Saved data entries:
□ □ □ □ □

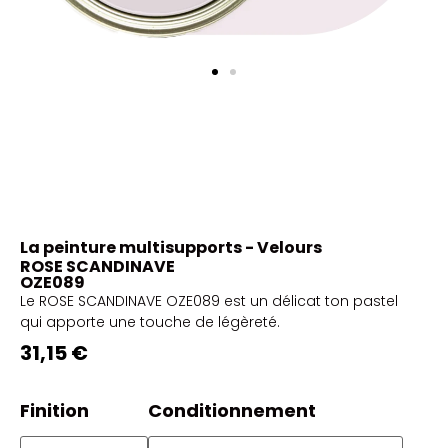
La peinture multisupports - Velours
ROSE SCANDINAVE
OZE089
Le ROSE SCANDINAVE OZE089 est un délicat ton pastel
qui apporte une touche de légèreté.
31,15 €
Finition
Conditionnement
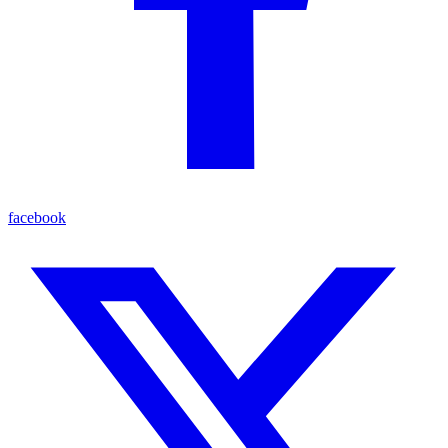
facebook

□ □ □ □ □

Restate the entries above word for word, keeping pictures out of the copy.

La peinture multisupports - Velours
ROSE SCANDINAVE
OZE089
Le ROSE SCANDINAVE OZE089 est un délicat ton pastel
qui apporte une touche de légèreté.
31,15 €
Finition
Conditionnement
facebook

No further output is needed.